_ACTIVITY_
Rewrite the entries below with "Reading" changed to "Scanning" at every occurrence, leaving everything else untouched.

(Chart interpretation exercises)

"""

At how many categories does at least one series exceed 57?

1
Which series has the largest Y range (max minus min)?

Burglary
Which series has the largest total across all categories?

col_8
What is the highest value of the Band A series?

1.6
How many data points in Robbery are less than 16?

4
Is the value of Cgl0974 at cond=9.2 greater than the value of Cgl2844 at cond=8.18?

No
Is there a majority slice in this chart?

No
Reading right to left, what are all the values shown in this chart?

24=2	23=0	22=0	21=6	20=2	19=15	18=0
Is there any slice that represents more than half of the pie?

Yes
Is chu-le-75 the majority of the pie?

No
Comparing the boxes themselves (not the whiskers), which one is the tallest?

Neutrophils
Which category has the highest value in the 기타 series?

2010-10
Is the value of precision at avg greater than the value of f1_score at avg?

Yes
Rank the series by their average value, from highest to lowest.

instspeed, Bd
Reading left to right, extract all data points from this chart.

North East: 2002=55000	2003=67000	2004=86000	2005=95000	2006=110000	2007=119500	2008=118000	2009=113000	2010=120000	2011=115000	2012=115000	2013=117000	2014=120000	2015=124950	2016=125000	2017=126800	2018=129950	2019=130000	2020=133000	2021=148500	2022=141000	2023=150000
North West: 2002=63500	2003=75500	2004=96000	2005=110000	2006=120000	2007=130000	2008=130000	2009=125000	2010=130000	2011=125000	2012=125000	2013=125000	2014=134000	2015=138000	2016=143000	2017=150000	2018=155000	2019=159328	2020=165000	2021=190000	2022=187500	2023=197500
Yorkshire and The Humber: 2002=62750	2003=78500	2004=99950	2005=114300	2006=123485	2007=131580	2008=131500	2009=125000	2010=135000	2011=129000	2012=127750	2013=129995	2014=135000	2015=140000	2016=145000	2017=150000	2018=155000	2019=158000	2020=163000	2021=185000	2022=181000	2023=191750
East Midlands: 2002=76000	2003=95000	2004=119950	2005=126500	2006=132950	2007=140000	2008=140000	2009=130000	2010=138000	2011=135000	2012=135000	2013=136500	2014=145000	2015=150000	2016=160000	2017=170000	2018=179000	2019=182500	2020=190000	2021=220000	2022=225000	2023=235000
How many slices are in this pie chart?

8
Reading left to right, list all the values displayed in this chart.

"""

_SOLUTION TO THE EXERCISE_
At how many categories does at least one series exceed 57?

1
Which series has the largest Y range (max minus min)?

Burglary
Which series has the largest total across all categories?

col_8
What is the highest value of the Band A series?

1.6
How many data points in Robbery are less than 16?

4
Is the value of Cgl0974 at cond=9.2 greater than the value of Cgl2844 at cond=8.18?

No
Is there a majority slice in this chart?

No
Scanning right to left, what are all the values shown in this chart?

24=2	23=0	22=0	21=6	20=2	19=15	18=0
Is there any slice that represents more than half of the pie?

Yes
Is chu-le-75 the majority of the pie?

No
Comparing the boxes themselves (not the whiskers), which one is the tallest?

Neutrophils
Which category has the highest value in the 기타 series?

2010-10
Is the value of precision at avg greater than the value of f1_score at avg?

Yes
Rank the series by their average value, from highest to lowest.

instspeed, Bd
Scanning left to right, extract all data points from this chart.

North East: 2002=55000	2003=67000	2004=86000	2005=95000	2006=110000	2007=119500	2008=118000	2009=113000	2010=120000	2011=115000	2012=115000	2013=117000	2014=120000	2015=124950	2016=125000	2017=126800	2018=129950	2019=130000	2020=133000	2021=148500	2022=141000	2023=150000
North West: 2002=63500	2003=75500	2004=96000	2005=110000	2006=120000	2007=130000	2008=130000	2009=125000	2010=130000	2011=125000	2012=125000	2013=125000	2014=134000	2015=138000	2016=143000	2017=150000	2018=155000	2019=159328	2020=165000	2021=190000	2022=187500	2023=197500
Yorkshire and The Humber: 2002=62750	2003=78500	2004=99950	2005=114300	2006=123485	2007=131580	2008=131500	2009=125000	2010=135000	2011=129000	2012=127750	2013=129995	2014=135000	2015=140000	2016=145000	2017=150000	2018=155000	2019=158000	2020=163000	2021=185000	2022=181000	2023=191750
East Midlands: 2002=76000	2003=95000	2004=119950	2005=126500	2006=132950	2007=140000	2008=140000	2009=130000	2010=138000	2011=135000	2012=135000	2013=136500	2014=145000	2015=150000	2016=160000	2017=170000	2018=179000	2019=182500	2020=190000	2021=220000	2022=225000	2023=235000
How many slices are in this pie chart?

8
Scanning left to right, list all the values displayed in this chart.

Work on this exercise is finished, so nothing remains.